The Guildhall is dedicated to supporting research efforts at Family Research Center, spanning the past 10 years, to raise awareness of dating violence and allow teens to practice assertiveness skills. The Guildhall first created a Half-Life 2 mod (2006) for which a research article was published, Reducing Sexual Victimization Among Adolescent Girls: A Randomized Controlled Pilot Trial of My Voice, My Choice. The Guildhall later implemented the project in Unity 5.1 in 2015 with added VR support.
The Guildhall is now developing The Avatars Project, a further expansion of the first VR simulation. The Avatars Project will simulate the experience of a high school or college student at a party with a counter part to simulate high-stress social situations and train students how to navigate those situations. In addition, the project will add a third scenario where the avatar and the participant will sit in a school setting for the same purposes.
The Guildhall team was comprised of three faculty artists, a contract programmer, two student producers (myself included) and a faculty producer. The project was completed over the period of 8 weeks in conjunction with the SMU Department of Psychology.

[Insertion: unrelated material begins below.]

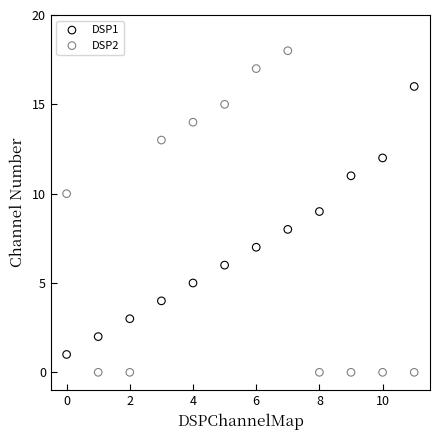

Which series reaches the minimum Y coordinate?

DSP2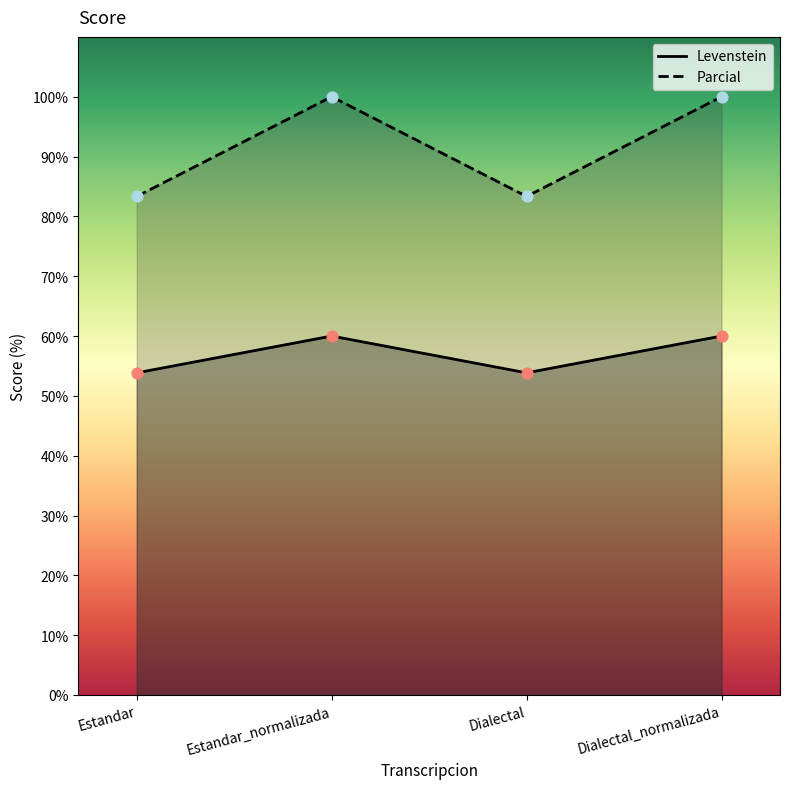

Which series contains the lowest Y value?

Levenstein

This project was part of a class called Directed Focus Study 1 at the Guildhall. Myself and another production student were given the opportunity to run this small project. This was our first experience being largely responsible for an entire project by ourselves. We were developing a porch scene and a school scene. Each one of us was given a scene to produce along with some other responsibilities. This process took place over 8 weeks and we met as a team once a week. What made the project a success was working with several passionate developers. Having artists and a programmer with a ton of experience between them who were excited and engaged with our product was very fruitful. When problems arose, they jumped at the opportunity to solve them. For example, the drinking animation in the Porch scene was troublesome at the beginning. A combination of our developers stepped up to create assets and program certain elements to generate a solution that was acceptable to the clients. The drinking animation is visible in the trailer above. By trusting in our developers and giving the project our best shot as young producers, we ended up hitting our development milestones and finishing the product on time.

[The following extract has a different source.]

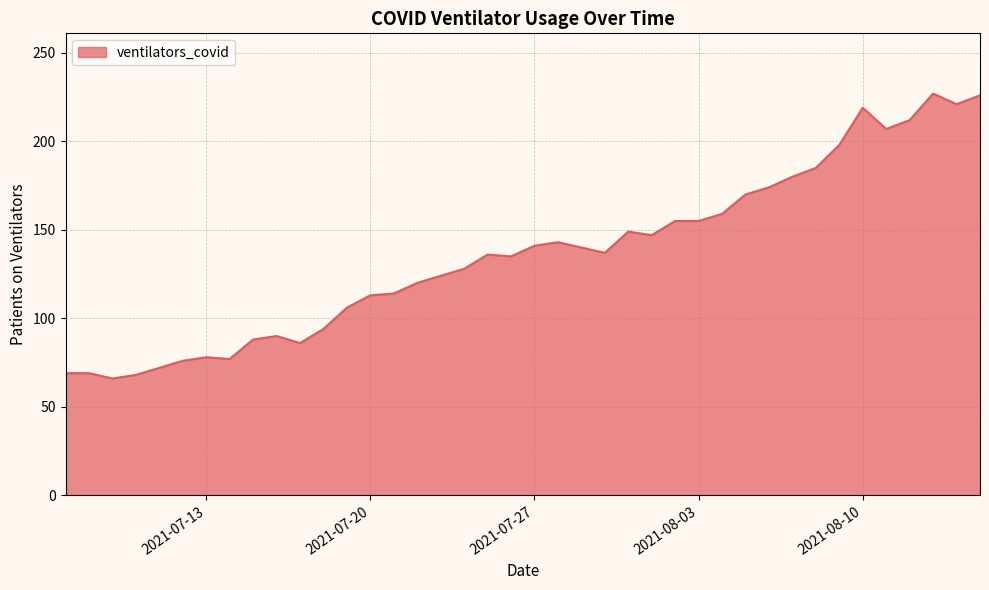

What is the difference between the maximum and minimum values?

161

While the project could be considered a success, as a learning experience on this short project there were many things that could have been improved. Personally, I felt like meeting once a week with a team was not enough to be able to effectively keep up with the project. So much changes in a week that it's hard to stay current. Additionally, almost all the people working on the project were faculty members. When we had time to check in with them they were often in class. This was unavoidable due to the nature of our schedules, but it worked against us. Additionally, we had no level designers working on this project. Our programmer did an amazing job of getting everything in the game and making it look believable in VR, but having someone more familiar with the engine and level design would have sped up the development of this product.

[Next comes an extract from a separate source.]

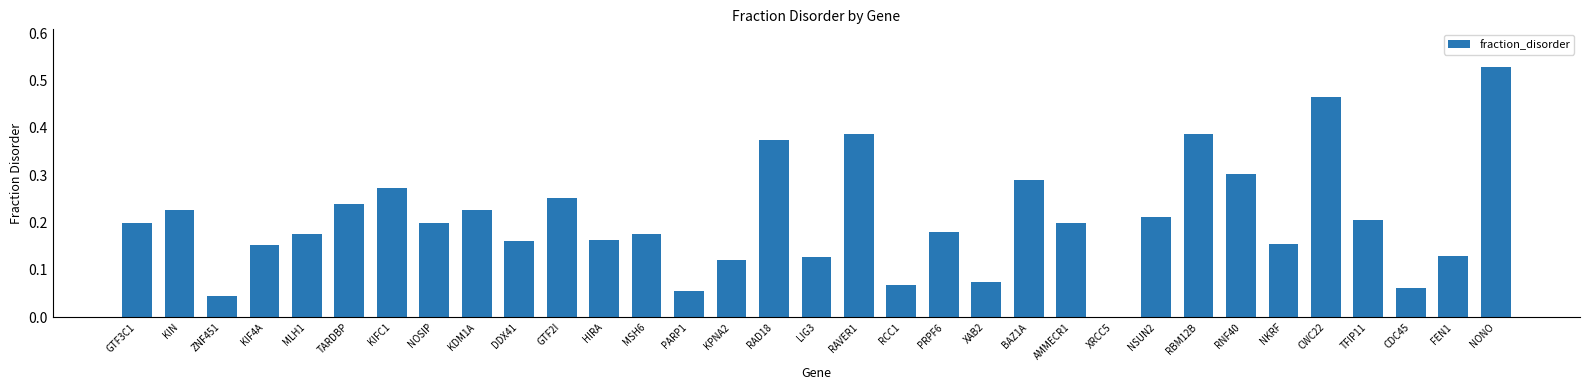

Does the chart contain stacked bars?

No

The biggest takeaway from this project for me was finding the right tool for the job. None of our developers were in the same room. They were close to one another, but not sharing the same space. We also didn't check in on the developers but once a week. This meant we needed to find a tool for task tracking and progress management that would work well for those specific conditions. What we decided early on was that we would use Airtable as a task management system. We embedded it on the team's Wiki, which was where our documentation lived. As the Wiki was frequented often by the developers we figured it would be a good solution. We liked this solution over a physical scrum board because we would be unable to look at the physical scrum board after school hours, but we could check the Airtable from home. Our decision ended up being a functional solution, but it was not the most optimal solution we could have found. At the time, we made the best decision we could, but in retrospect another tool like Jira might have been a better choice. This retrospection on the Avatars Project drove home the importance of finding the right tool to best fit your developers' needs.